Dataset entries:
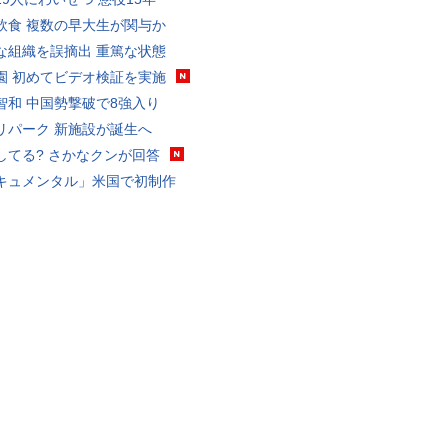
飲食 複数の早大生が関与か
な組織を誤摘出 重篤な状態
園 初めてビデオ検証を実施
智和 中国勢撃破で8強入り
リパーク 新施設が誕生へ
してる? さかなクンが回答
キュメンタル」米国で初制作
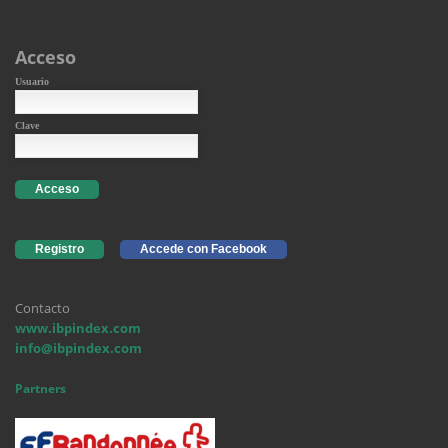
Acceso
Usuario
Clave
Acceso
Registro
Accede con Facebook
Contacto
www.ibpindex.com
info@ibpindex.com
Partners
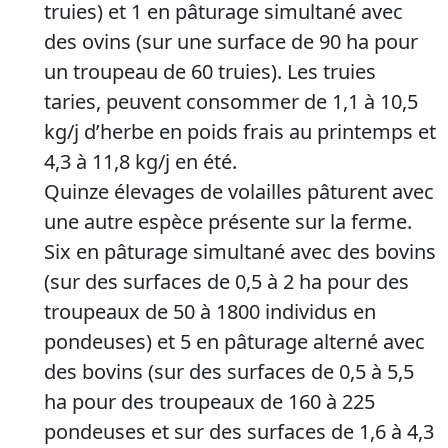
truies) et 1 en pâturage simultané avec
des ovins (sur une surface de 90 ha pour
un troupeau de 60 truies). Les truies
taries, peuvent consommer de 1,1 à 10,5
kg/j d’herbe en poids frais au printemps et
4,3 à 11,8 kg/j en été.
Quinze élevages de volailles pâturent avec
une autre espèce présente sur la ferme.
Six en pâturage simultané avec des bovins
(sur des surfaces de 0,5 à 2 ha pour des
troupeaux de 50 à 1800 individus en
pondeuses) et 5 en pâturage alterné avec
des bovins (sur des surfaces de 0,5 à 5,5
ha pour des troupeaux de 160 à 225
pondeuses et sur des surfaces de 1,6 à 4,3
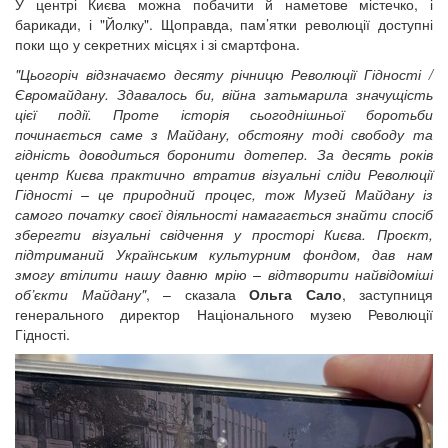
У центрі Києва можна побачити й наметове містечко, і
барикади, і "Йолку". Щоправда, пам’ятки революції доступні
поки що у секретних місцях і зі смартфона.
"Цьогоріч відзначаємо десяту річницю Революції Гідності /
Євромайдану. Здавалось би, війна затьмарила значущість
цієї події. Проте історія сьогоднішньої боротьби
починається саме з Майдану, обстояну тоді свободу та
гідність доводиться боронити дотепер. За десять років
центр Києва практично втратив візуальні сліди Революції
Гідності – це природний процес, тож Музей Майдану із
самого початку своєї діяльності намагається знайти спосіб
зберегти візуальні свідчення у просторі Києва. Проєкт,
підтриманий Українським культурним фондом, дав нам
змогу втілити нашу давню мрію – відтворити найвідоміші
об’єкти Майдану"
, – сказала
Ольга Сало
, заступниця
генерального директор Національного музею Революції
Гідності.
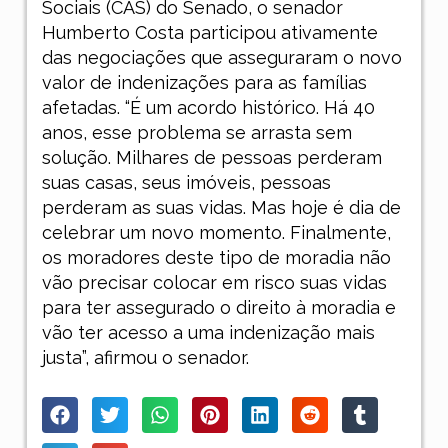
Sociais (CAS) do Senado, o senador
Humberto Costa participou ativamente
das negociações que asseguraram o novo
valor de indenizações para as famílias
afetadas. “É um acordo histórico. Há 40
anos, esse problema se arrasta sem
solução. Milhares de pessoas perderam
suas casas, seus imóveis, pessoas
perderam as suas vidas. Mas hoje é dia de
celebrar um novo momento. Finalmente,
os moradores deste tipo de moradia não
vão precisar colocar em risco suas vidas
para ter assegurado o direito à moradia e
vão ter acesso a uma indenização mais
justa”, afirmou o senador.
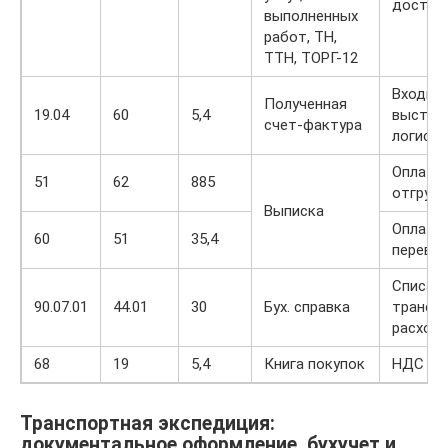
достав
выполненных
работ, ТН,
ТТН, ТОРГ-12
Входно
Полученная
19.04
60
5,4
выстав
счет-фактура
логист
Оплата,
51
62
885
отгрузк
Выписка
Оплата,
60
51
35,4
перево
Списан
90.07.01
44.01
30
Бух. справка
трансп
расход
68
19
5,4
Книга покупок
НДС на
Транспортная экспедиция:
документальное оформление, бухучет и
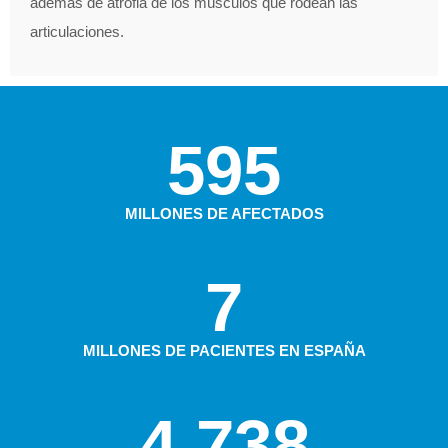
además de atrofia de los músculos que rodean las
articulaciones.
595
MILLONES DE AFECTADOS
7
MILLONES DE PACIENTES EN ESPAÑA
4.738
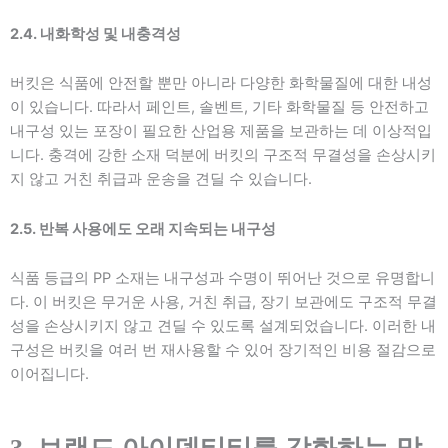
2.4. 내화학성 및 내충격성
버킷은 식품에 안전할 뿐만 아니라 다양한 화학물질에 대한 내성
이 있습니다. 따라서 페인트, 솔벤트, 기타 화학물질 등 안전하고
내구성 있는 포장이 필요한 산업용 제품을 보관하는 데 이상적입
니다. 충격에 강한 소재 덕분에 버킷의 구조적 무결성을 손상시키
지 않고 거친 취급과 운송을 견딜 수 있습니다.
2.5. 반복 사용에도 오래 지속되는 내구성
식품 등급의 PP 소재는 내구성과 수명이 뛰어난 것으로 유명합니
다. 이 버킷은 무거운 사용, 거친 취급, 장기 보관에도 구조적 무결
성을 손상시키지 않고 견딜 수 있도록 설계되었습니다. 이러한 내
구성은 버킷을 여러 번 재사용할 수 있어 장기적인 비용 절감으로
이어집니다.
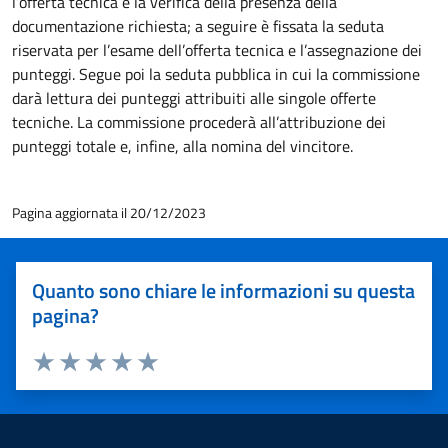
l’offerta tecnica e la verifica della presenza della
documentazione richiesta; a seguire è fissata la seduta
riservata per l’esame dell’offerta tecnica e l’assegnazione dei
punteggi. Segue poi la seduta pubblica in cui la commissione
darà lettura dei punteggi attribuiti alle singole offerte
tecniche. La commissione procederà all’attribuzione dei
punteggi totale e, infine, alla nomina del vincitore.
Pagina aggiornata il 20/12/2023
Quanto sono chiare le informazioni su questa
pagina?
Valuta 1 stelle su 5
Valuta 2 stelle su 5
Valuta 3 stelle su 5
Valuta 4 stelle su 5
Valuta 5 stelle su 5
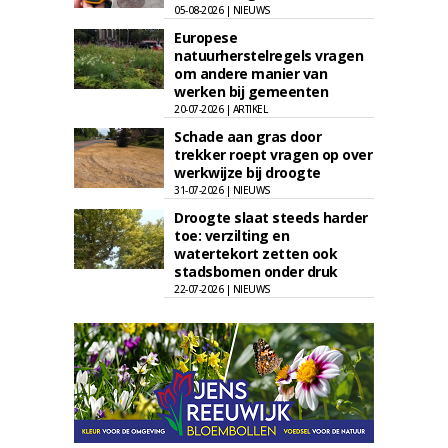
05-08-2026 | NIEUWS
Europese
natuurherstelregels vragen
om andere manier van
werken bij gemeenten
20-07-2026 | ARTIKEL
Schade aan gras door
trekker roept vragen op over
werkwijze bij droogte
31-07-2026 | NIEUWS
Droogte slaat steeds harder
toe: verzilting en
watertekort zetten ook
stadsbomen onder druk
22-07-2026 | NIEUWS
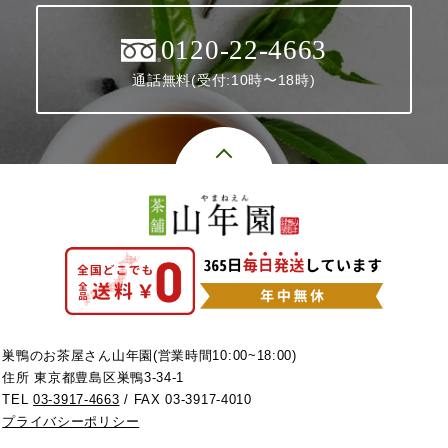
0120-22-4663
通話無料(受付:10時〜18時)
巣鴨のお茶屋さん山年園(営業時間10:00~18:00)
住所 東京都豊島区巣鴨3-34-1
TEL
03-3917-4663
/ FAX 03-3917-4010
プライバシーポリシー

### WORK ITEM
Write out the lines of text read from each page of material as a single numbered list, leaving out blank lines and the picture markers.

### RESPONSE
1. 飲食 複数の早大生が関与か
2. な組織を誤摘出 重篤な状態
3. 園 初めてビデオ検証を実施
4. 智和 中国勢撃破で8強入り
5. リパーク 新施設が誕生へ
6. してる? さかなクンが回答
7. キュメンタル」米国で初制作
8. Acceso
9. Usuario
10. Clave
11. Acceso
12. Registro
13. Accede con Facebook
14. Contacto
15. www.ibpindex.com
16. info@ibpindex.com
17. Partners
18. truies) et 1 en pâturage simultané avec
19. des ovins (sur une surface de 90 ha pour
20. un troupeau de 60 truies). Les truies
21. taries, peuvent consommer de 1,1 à 10,5
22. kg/j d’herbe en poids frais au printemps et
23. 4,3 à 11,8 kg/j en été.
24. Quinze élevages de volailles pâturent avec
25. une autre espèce présente sur la ferme.
26. Six en pâturage simultané avec des bovins
27. (sur des surfaces de 0,5 à 2 ha pour des
28. troupeaux de 50 à 1800 individus en
29. pondeuses) et 5 en pâturage alterné avec
30. des bovins (sur des surfaces de 0,5 à 5,5
31. ha pour des troupeaux de 160 à 225
32. pondeuses et sur des surfaces de 1,6 à 4,3
33. У центрі Києва можна побачити й наметове містечко, і
34. барикади, і "Йолку". Щоправда, пам’ятки революції доступні
35. поки що у секретних місцях і зі смартфона.
36. "Цьогоріч відзначаємо десяту річницю Революції Гідності /
37. Євромайдану. Здавалось би, війна затьмарила значущість
38. цієї події. Проте історія сьогоднішньої боротьби
39. починається саме з Майдану, обстояну тоді свободу та
40. гідність доводиться боронити дотепер. За десять років
41. центр Києва практично втратив візуальні сліди Революції
42. Гідності – це природний процес, тож Музей Майдану із
43. самого початку своєї діяльності намагається знайти спосіб
44. зберегти візуальні свідчення у просторі Києва. Проєкт,
45. підтриманий Українським культурним фондом, дав нам
46. змогу втілити нашу давню мрію – відтворити найвідоміші
47. об’єкти Майдану"
48. , – сказала
49. Ольга Сало
50. , заступниця
51. генерального директор Національного музею Революції
52. Гідності.
53. Sociais (CAS) do Senado, o senador
54. Humberto Costa participou ativamente
55. das negociações que asseguraram o novo
56. valor de indenizações para as famílias
57. afetadas. “É um acordo histórico. Há 40
58. anos, esse problema se arrasta sem
59. solução. Milhares de pessoas perderam
60. suas casas, seus imóveis, pessoas
61. perderam as suas vidas. Mas hoje é dia de
62. celebrar um novo momento. Finalmente,
63. os moradores deste tipo de moradia não
64. vão precisar colocar em risco suas vidas
65. para ter assegurado o direito à moradia e
66. vão ter acesso a uma indenização mais
67. justa”, afirmou o senador.
68. достав
69. выполненных
70. работ, ТН,
71. ТТН, ТОРГ-12
72. Входно
73. Полученная
74. 19.04
75. 60
76. 5,4
77. выстав
78. счет-фактура
79. логист
80. Оплата,
81. 51
82. 62
83. 885
84. отгрузк
85. Выписка
86. Оплата,
87. 60
88. 51
89. 35,4
90. перево
91. Списан
92. 90.07.01
93. 44.01
94. 30
95. Бух. справка
96. трансп
97. расход
98. 68
99. 19
100. 5,4
101. Книга покупок
102. НДС на
103. Транспортная экспедиция:
104. документальное оформление, бухучет и
105. además de atrofia de los músculos que rodean las
106. articulaciones.
107. 595
108. MILLONES DE AFECTADOS
109. 7
110. MILLONES DE PACIENTES EN ESPAÑA
111. 4.738
112. 2.4. 내화학성 및 내충격성
113. 버킷은 식품에 안전할 뿐만 아니라 다양한 화학물질에 대한 내성
114. 이 있습니다. 따라서 페인트, 솔벤트, 기타 화학물질 등 안전하고
115. 내구성 있는 포장이 필요한 산업용 제품을 보관하는 데 이상적입
116. 니다. 충격에 강한 소재 덕분에 버킷의 구조적 무결성을 손상시키
117. 지 않고 거친 취급과 운송을 견딜 수 있습니다.
118. 2.5. 반복 사용에도 오래 지속되는 내구성
119. 식품 등급의 PP 소재는 내구성과 수명이 뛰어난 것으로 유명합니
120. 다. 이 버킷은 무거운 사용, 거친 취급, 장기 보관에도 구조적 무결
121. 성을 손상시키지 않고 견딜 수 있도록 설계되었습니다. 이러한 내
122. 구성은 버킷을 여러 번 재사용할 수 있어 장기적인 비용 절감으로
123. 이어집니다.
124. l’offerta tecnica e la verifica della presenza della
125. documentazione richiesta; a seguire è fissata la seduta
126. riservata per l’esame dell’offerta tecnica e l’assegnazione dei
127. punteggi. Segue poi la seduta pubblica in cui la commissione
128. darà lettura dei punteggi attribuiti alle singole offerte
129. tecniche. La commissione procederà all’attribuzione dei
130. punteggi totale e, infine, alla nomina del vincitore.
131. Pagina aggiornata il 20/12/2023
132. Quanto sono chiare le informazioni su questa
133. pagina?
134. Valuta 1 stelle su 5
135. Valuta 2 stelle su 5
136. Valuta 3 stelle su 5
137. Valuta 4 stelle su 5
138. Valuta 5 stelle su 5
139. 05-08-2026 | NIEUWS
140. Europese
141. natuurherstelregels vragen
142. om andere manier van
143. werken bij gemeenten
144. 20-07-2026 | ARTIKEL
145. Schade aan gras door
146. trekker roept vragen op over
147. werkwijze bij droogte
148. 31-07-2026 | NIEUWS
149. Droogte slaat steeds harder
150. toe: verzilting en
151. watertekort zetten ook
152. stadsbomen onder druk
153. 22-07-2026 | NIEUWS
154. 0120-22-4663
155. 通話無料(受付:10時〜18時)
156. 巣鴨のお茶屋さん山年園(営業時間10:00~18:00)
157. 住所 東京都豊島区巣鴨3-34-1
158. TEL
159. 03-3917-4663
160. / FAX 03-3917-4010
161. プライバシーポリシー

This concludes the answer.